* Task brief:
Please copy the rows word for word, from the first line through the line containing "### Lecturer: Dr. Ian McLoughlin", including that line.

Saved data entries:
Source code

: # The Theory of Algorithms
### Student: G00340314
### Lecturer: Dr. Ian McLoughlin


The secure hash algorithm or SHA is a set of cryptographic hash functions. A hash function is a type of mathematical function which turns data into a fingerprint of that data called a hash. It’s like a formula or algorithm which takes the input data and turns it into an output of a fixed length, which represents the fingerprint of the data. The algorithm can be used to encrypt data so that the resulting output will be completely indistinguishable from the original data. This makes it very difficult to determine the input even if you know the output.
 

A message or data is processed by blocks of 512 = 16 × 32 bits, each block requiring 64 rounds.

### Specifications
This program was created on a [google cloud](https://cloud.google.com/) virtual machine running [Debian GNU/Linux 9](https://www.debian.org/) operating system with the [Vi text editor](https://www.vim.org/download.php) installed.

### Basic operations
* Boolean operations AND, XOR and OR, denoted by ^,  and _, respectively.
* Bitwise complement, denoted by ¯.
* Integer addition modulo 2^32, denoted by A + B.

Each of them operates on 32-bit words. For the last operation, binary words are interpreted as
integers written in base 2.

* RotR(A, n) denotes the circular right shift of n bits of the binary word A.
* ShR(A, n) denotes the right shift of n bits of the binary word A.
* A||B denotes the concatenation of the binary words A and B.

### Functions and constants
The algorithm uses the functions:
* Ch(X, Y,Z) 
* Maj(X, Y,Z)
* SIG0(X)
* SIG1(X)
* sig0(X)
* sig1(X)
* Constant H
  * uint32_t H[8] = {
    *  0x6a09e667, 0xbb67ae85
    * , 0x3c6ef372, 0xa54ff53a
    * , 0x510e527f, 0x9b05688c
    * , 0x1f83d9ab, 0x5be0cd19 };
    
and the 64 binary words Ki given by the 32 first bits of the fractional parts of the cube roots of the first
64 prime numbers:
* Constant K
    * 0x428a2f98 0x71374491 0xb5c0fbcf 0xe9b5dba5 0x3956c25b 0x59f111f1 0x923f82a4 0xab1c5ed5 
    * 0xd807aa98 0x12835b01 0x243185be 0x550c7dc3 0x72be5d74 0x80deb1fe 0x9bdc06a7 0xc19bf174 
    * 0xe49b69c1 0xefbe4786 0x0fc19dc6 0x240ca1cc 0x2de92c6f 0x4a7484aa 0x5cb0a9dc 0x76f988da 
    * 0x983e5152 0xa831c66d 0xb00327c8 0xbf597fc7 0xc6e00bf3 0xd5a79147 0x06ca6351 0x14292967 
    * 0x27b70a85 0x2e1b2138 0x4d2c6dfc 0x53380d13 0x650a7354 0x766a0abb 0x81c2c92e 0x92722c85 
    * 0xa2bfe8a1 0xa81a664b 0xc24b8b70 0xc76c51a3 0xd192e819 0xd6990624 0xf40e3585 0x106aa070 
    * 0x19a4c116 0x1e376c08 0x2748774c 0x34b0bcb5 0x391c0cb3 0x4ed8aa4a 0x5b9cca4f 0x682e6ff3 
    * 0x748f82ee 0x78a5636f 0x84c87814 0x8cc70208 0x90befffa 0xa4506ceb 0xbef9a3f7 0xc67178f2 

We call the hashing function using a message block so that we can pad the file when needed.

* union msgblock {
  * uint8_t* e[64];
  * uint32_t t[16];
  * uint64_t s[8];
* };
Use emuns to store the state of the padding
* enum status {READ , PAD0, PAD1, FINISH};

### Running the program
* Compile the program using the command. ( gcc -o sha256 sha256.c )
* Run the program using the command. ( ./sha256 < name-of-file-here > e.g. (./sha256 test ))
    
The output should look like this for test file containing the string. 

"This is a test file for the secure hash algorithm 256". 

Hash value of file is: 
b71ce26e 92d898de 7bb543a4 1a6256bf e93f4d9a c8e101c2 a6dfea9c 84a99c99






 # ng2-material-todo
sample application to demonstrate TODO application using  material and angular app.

* Output:
Source code

: # The Theory of Algorithms
### Student: G00340314
### Lecturer: Dr. Ian McLoughlin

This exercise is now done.